There's been a lot of talk from critics over the last few days about everything Venom gets wrong as a movie. The character's co-creator, however, says it did one thing very right. Todd MacFarlane, probably best known as the creator of Spawn, also had a hand in creating Venom during his days at Marvel, and the comic writer says that there was really only one thing about the character's film debut that was important to him. He wanted Venom to be physically huge and so he's happy he got that much. According to MacFarlane...
For Venom, I only wanted one thing. I was very simple. Please, for the love of God, make him big. Right? Because when i designed him he was big, he was like a house. So Spider-Man was skinny, Venom was big, and so you couldn't have a physical fight because Venom would win and so now Spider-Man has to get intellectually smart to beat him. Please, please, please give me something big and I saw big. So I had one big box and they checked it for me. I saw a big Venom onscreen more than once. It was cool.

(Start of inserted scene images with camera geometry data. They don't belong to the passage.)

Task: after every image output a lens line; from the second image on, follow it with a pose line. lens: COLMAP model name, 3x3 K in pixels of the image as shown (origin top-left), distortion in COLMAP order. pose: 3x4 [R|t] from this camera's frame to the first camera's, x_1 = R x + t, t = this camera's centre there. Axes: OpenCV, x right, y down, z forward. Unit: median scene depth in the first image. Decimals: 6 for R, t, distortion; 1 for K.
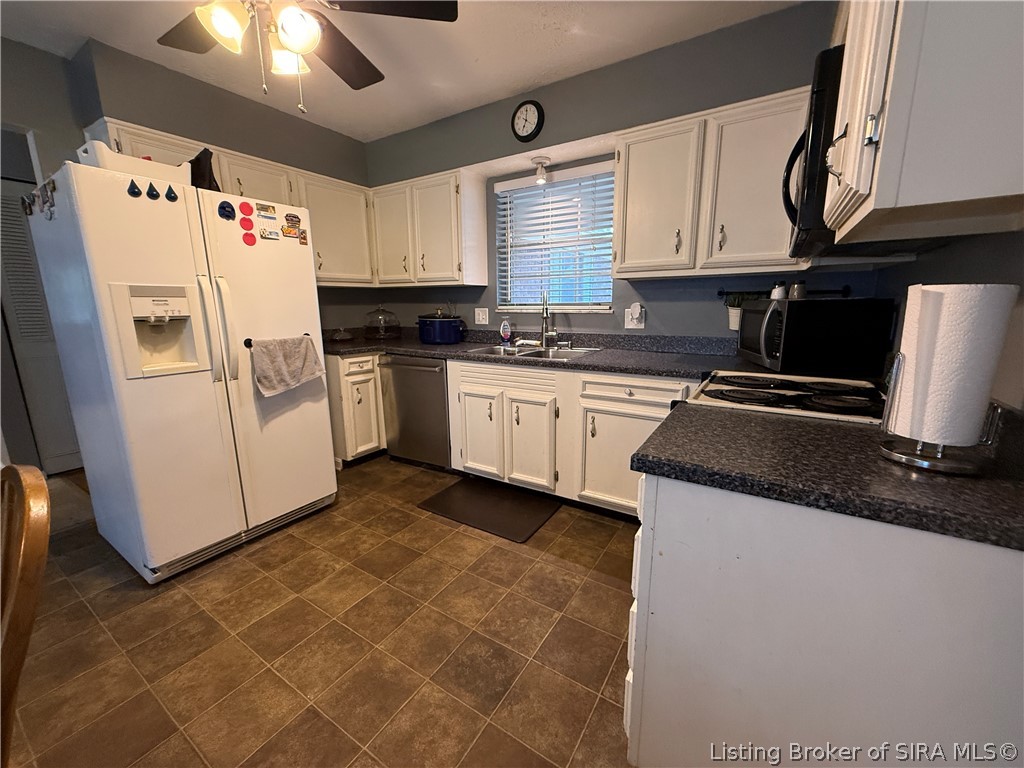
lens RADIAL K [[406.7, 0, 510.2], [0, 406.7, 385.0], [0, 0, 1]] dist [-0.000725, 0.000291]
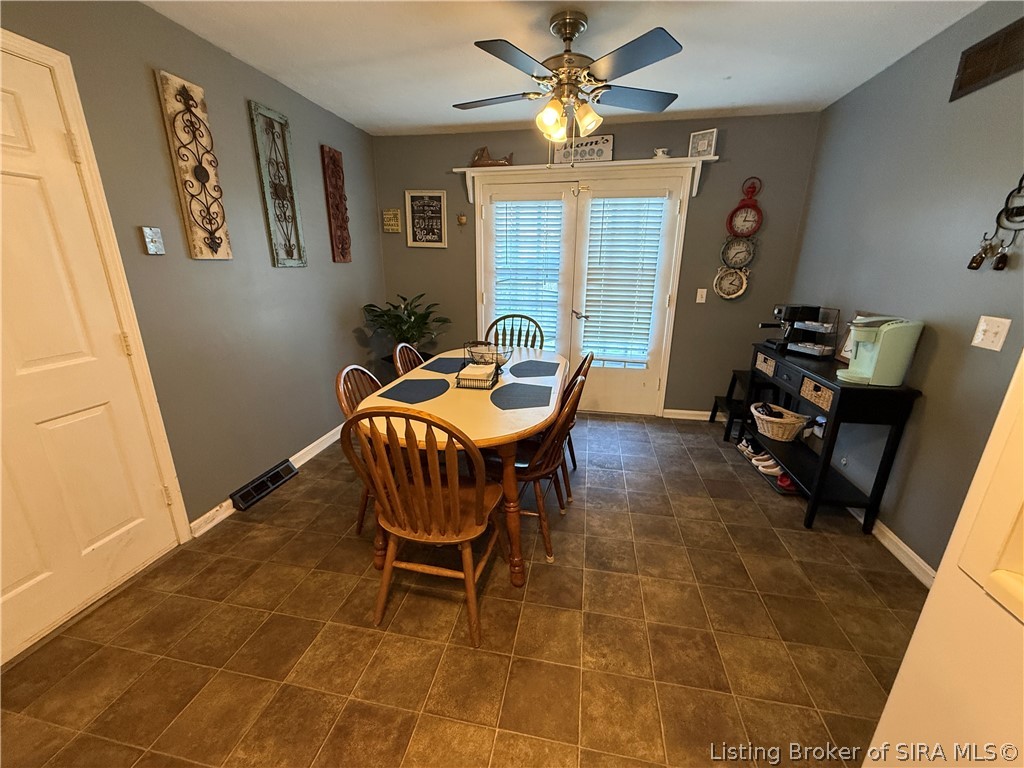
lens RADIAL K [[406.7, 0, 510.2], [0, 406.7, 385.0], [0, 0, 1]] dist [-0.000725, 0.000291]
pose [[-0.928979, 0.110610, -0.353219, -0.318205], [-0.069754, 0.884886, 0.460555, -0.240635], [0.363500, 0.452484, -0.814325, 0.822541]]
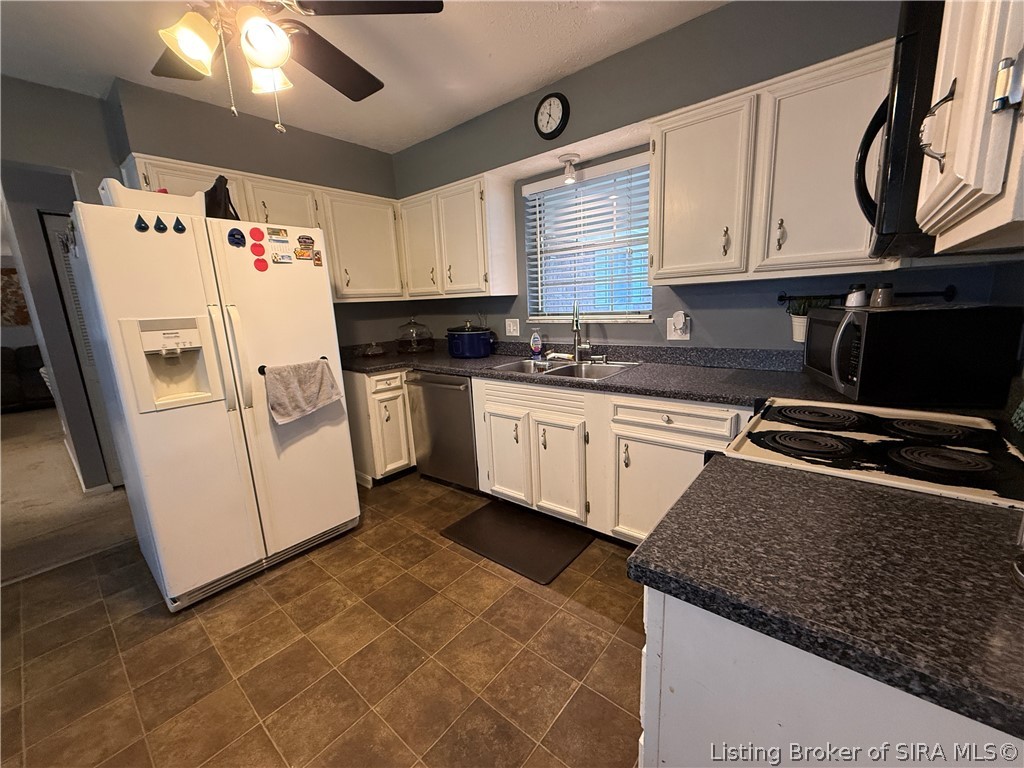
lens RADIAL K [[406.7, 0, 510.2], [0, 406.7, 385.0], [0, 0, 1]] dist [-0.000725, 0.000291]
pose [[0.991066, -0.009421, -0.133038, 0.075147], [0.010076, 0.999940, 0.004251, -0.060082], [0.132990, -0.005554, 0.991102, 0.094791]]
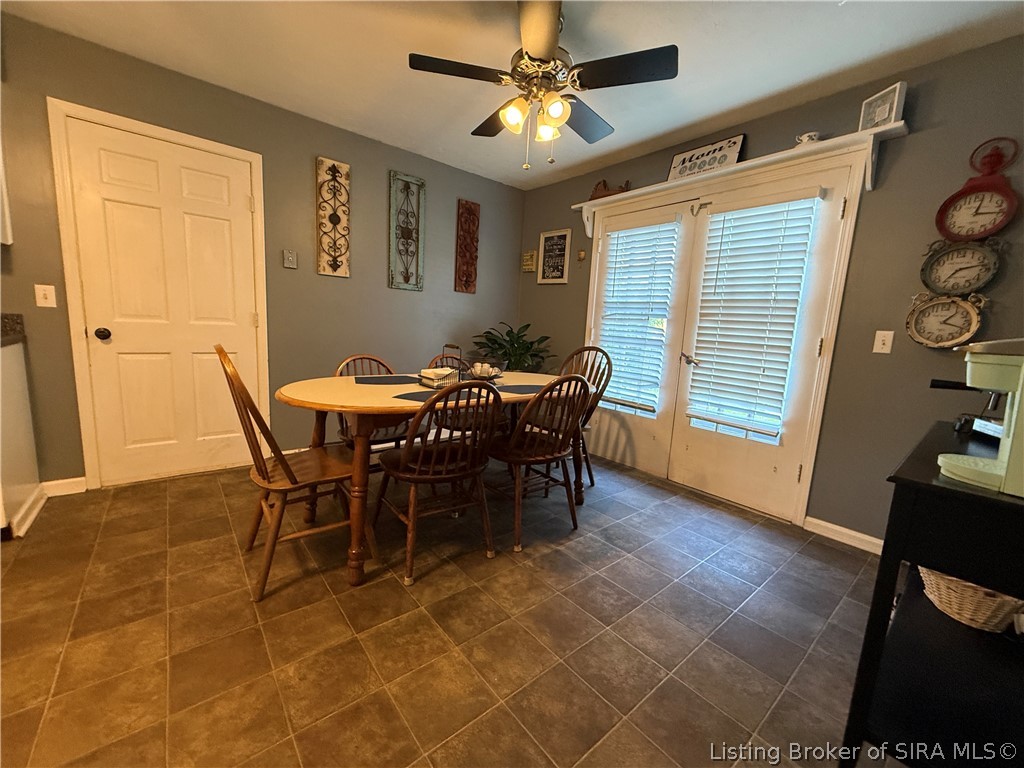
lens RADIAL K [[406.7, 0, 510.2], [0, 406.7, 385.0], [0, 0, 1]] dist [-0.000725, 0.000291]
pose [[-0.951379, -0.088288, 0.295099, -1.079705], [0.013193, 0.945483, 0.325404, -0.096035], [-0.307740, 0.313476, -0.898348, 0.820136]]
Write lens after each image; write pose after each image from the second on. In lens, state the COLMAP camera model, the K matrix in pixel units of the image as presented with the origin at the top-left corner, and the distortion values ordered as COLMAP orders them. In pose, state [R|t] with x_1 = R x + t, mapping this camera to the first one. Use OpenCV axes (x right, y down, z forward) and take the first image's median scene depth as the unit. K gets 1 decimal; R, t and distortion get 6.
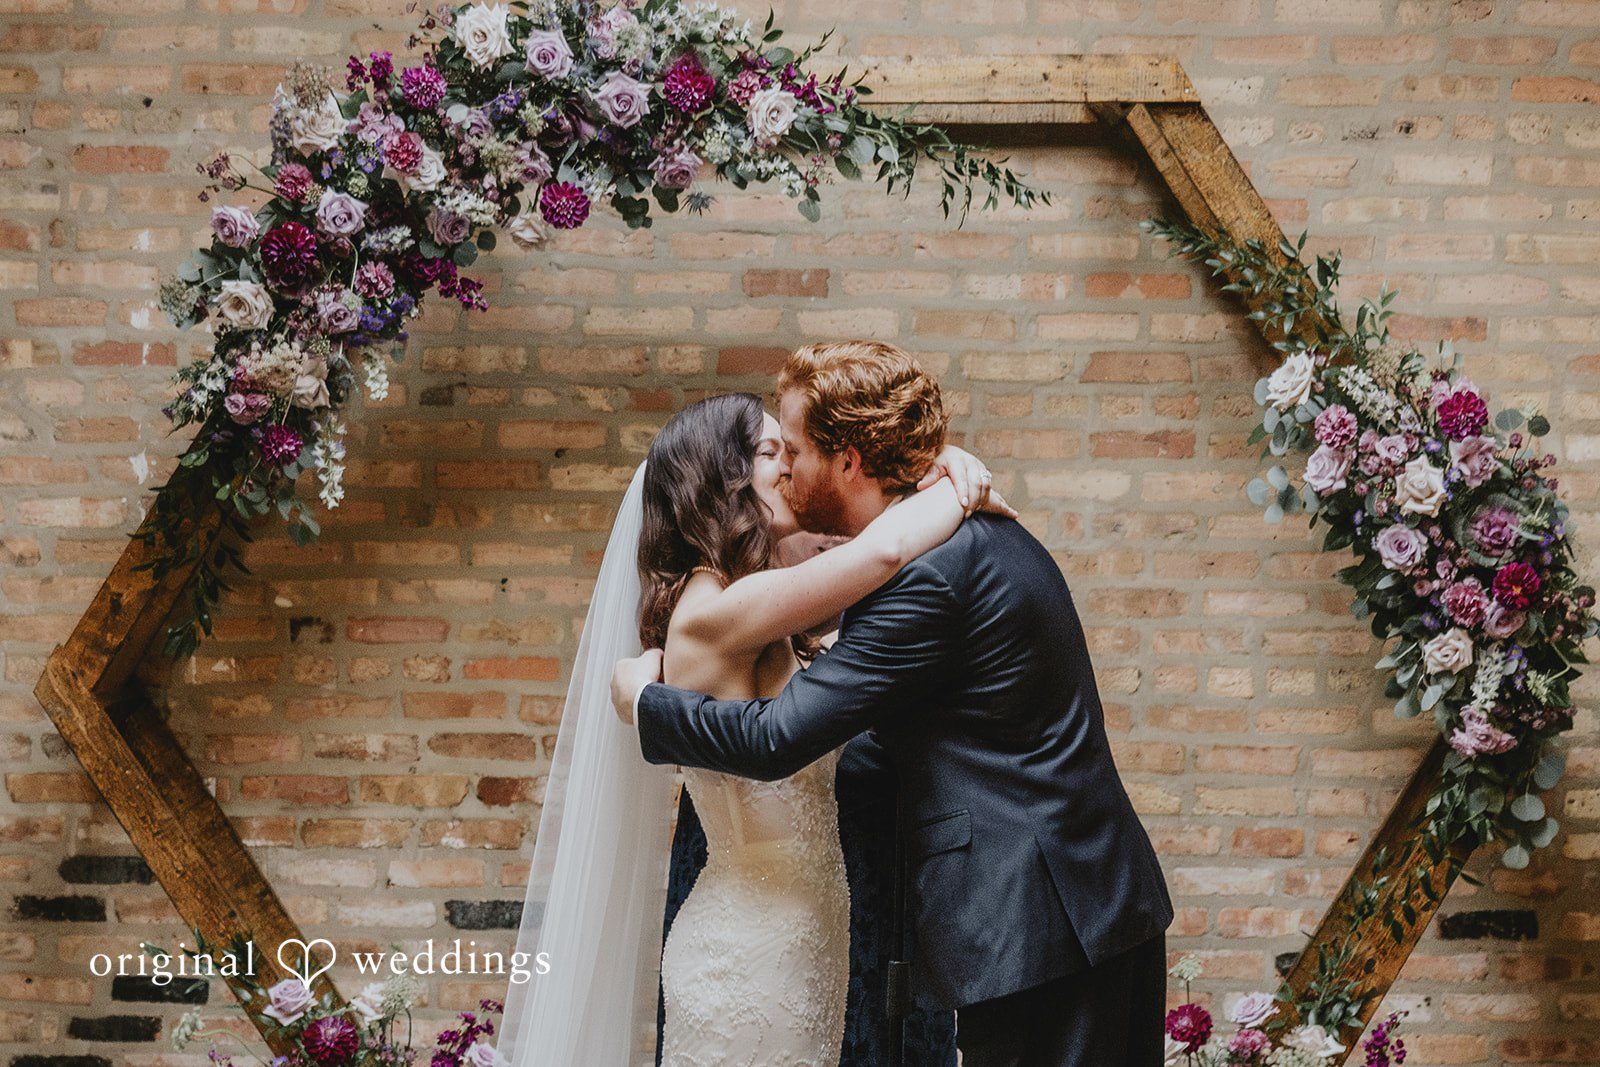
lens RADIAL K [[2886.3, 0, 799.9], [0, 2886.3, 633.1], [0, 0, 1]] dist [0.007585, -0.005839]
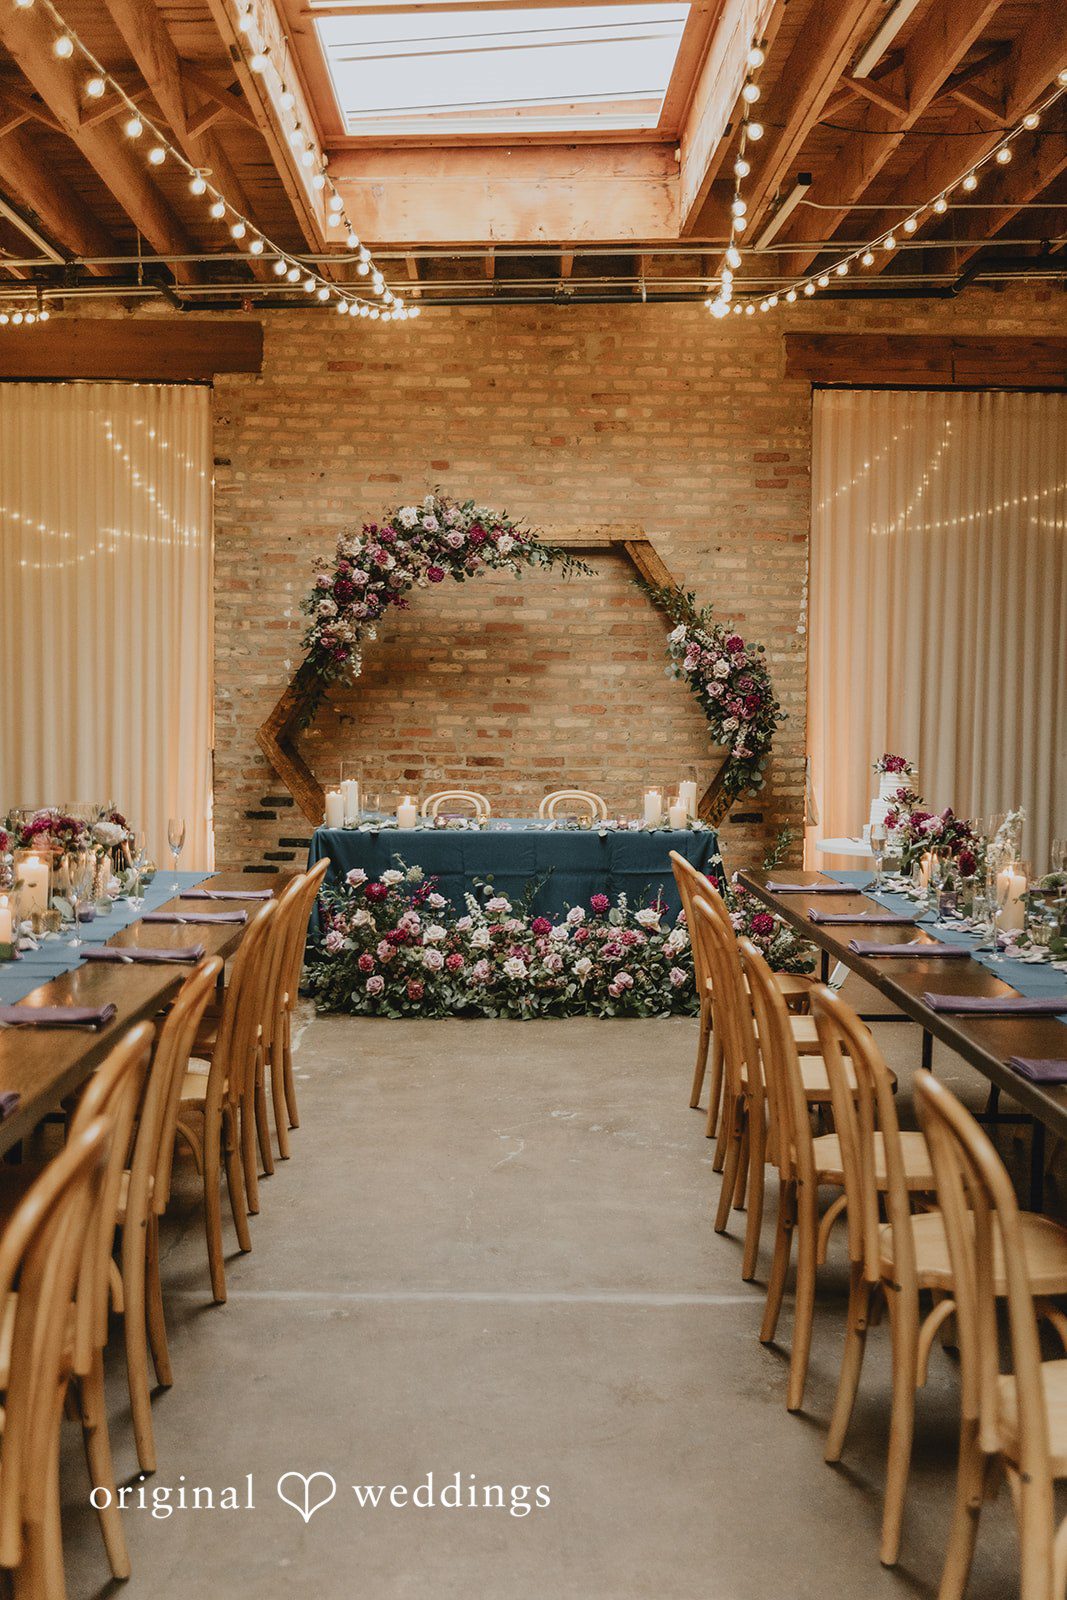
lens RADIAL K [[1384.3, 0, 528.7], [0, 1384.3, 792.8], [0, 0, 1]] dist [0.003078, 0.001227]
pose [[0.999426, -0.003024, 0.033732, -0.033502], [0.002716, 0.999954, 0.009172, 0.062313], [-0.033759, -0.009076, 0.999389, -0.420821]]
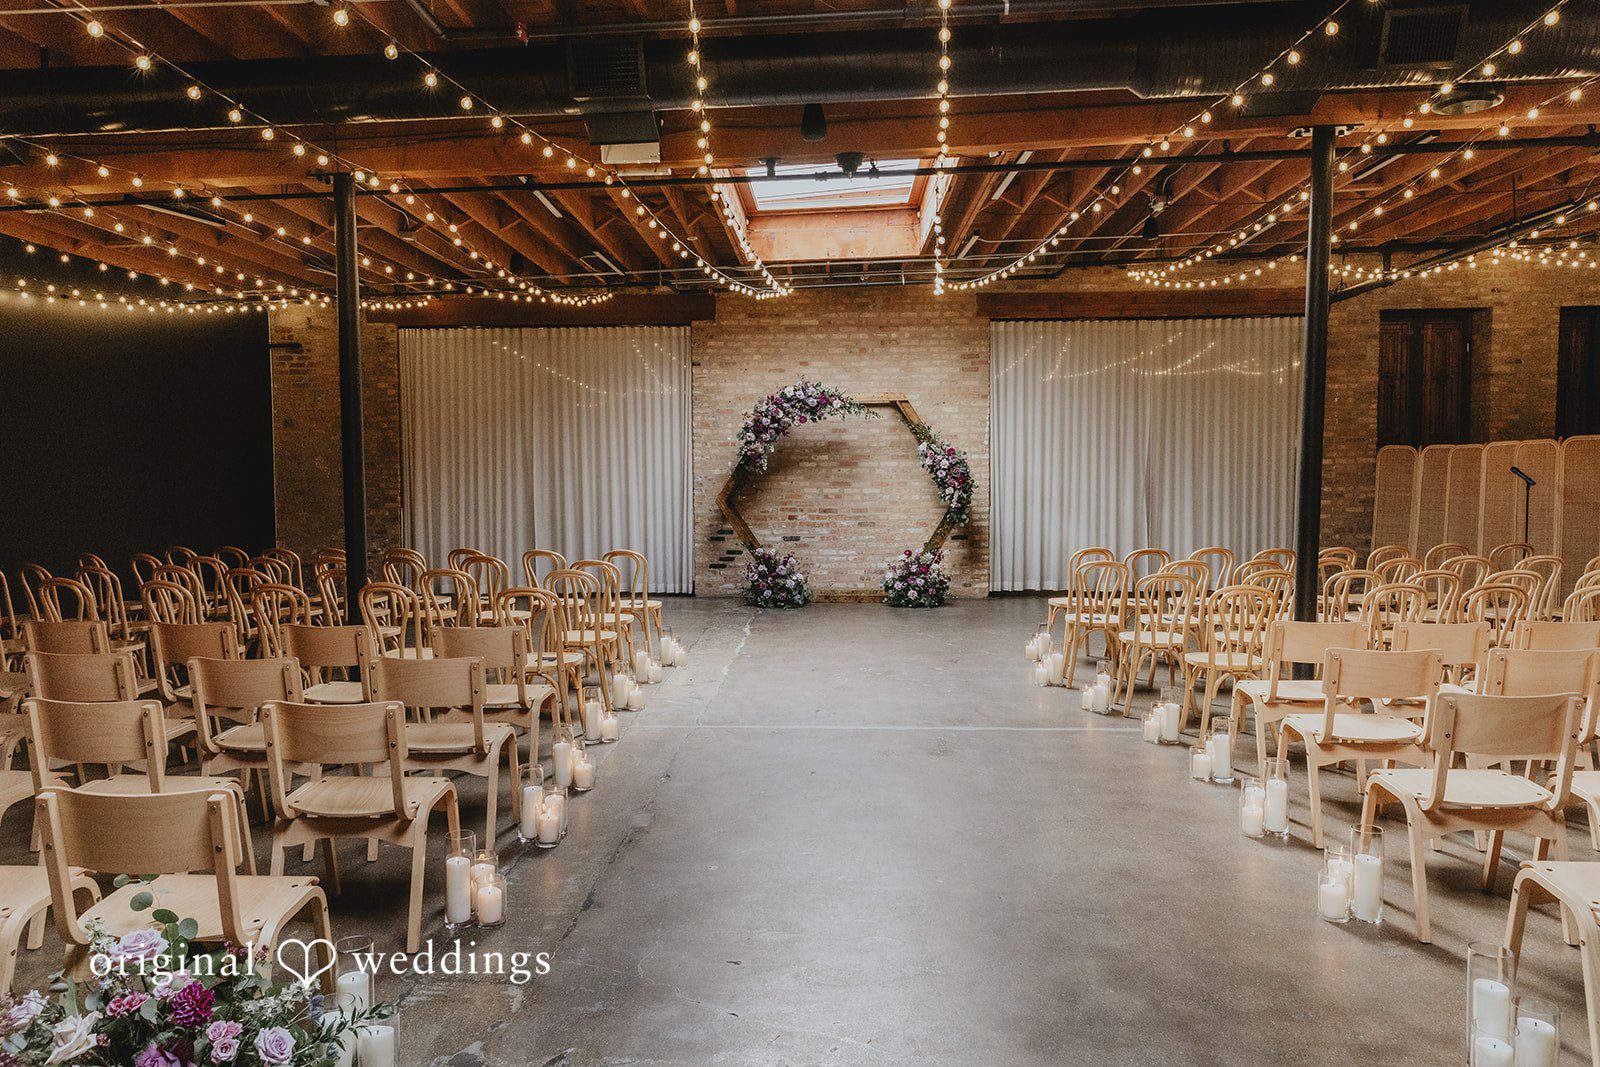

You've got to start somewhere, and for Todd MacFarlane, all he really wanted to see was that the big screen Venom was a big ass dude, and as far as that part went, the movie came through. Even though there was no specific need to make Venom huge, because he didn't have a smaller Spider-Man to fight in this movie, the film still made Venom his physically imposing self. So if they ever do have Eddie Brock go up against Spider-Man, as has been implied could potentially happen at some point, the fight will look the way it was designed to look in the comics.
Of course, Todd MacFarlane also says that he would have liked to have seen Venom as an R-rated movie, so he obviously didn't get everything he wanted, but the look was apparently a bigger deal for him than the film's rating.
It certainly does make some sense. As MacFarlane explains to IGN, Venom's size wasn't simply a design choice but something intrinsic to the idea of the character. He had to be big and imposing. If he wasn't that would seem to imply that the filmmakers might not have understood the idea behind who Venom was supposed to be. The good news is that they clearly did.
And the fans have clearly responded as well. While the critical reception to Venom has been less than stellar, the audience has had a much more favorable response, giving the movie a solid CInemascore and buying tickets to the tune of $80 million worth over the course of the opening weekend. This is big news not just for Venom, but for the entire cinematic universe that Sony is planning to build around Spider-Man's friends and foes, that may or may not actually include Spider-Man.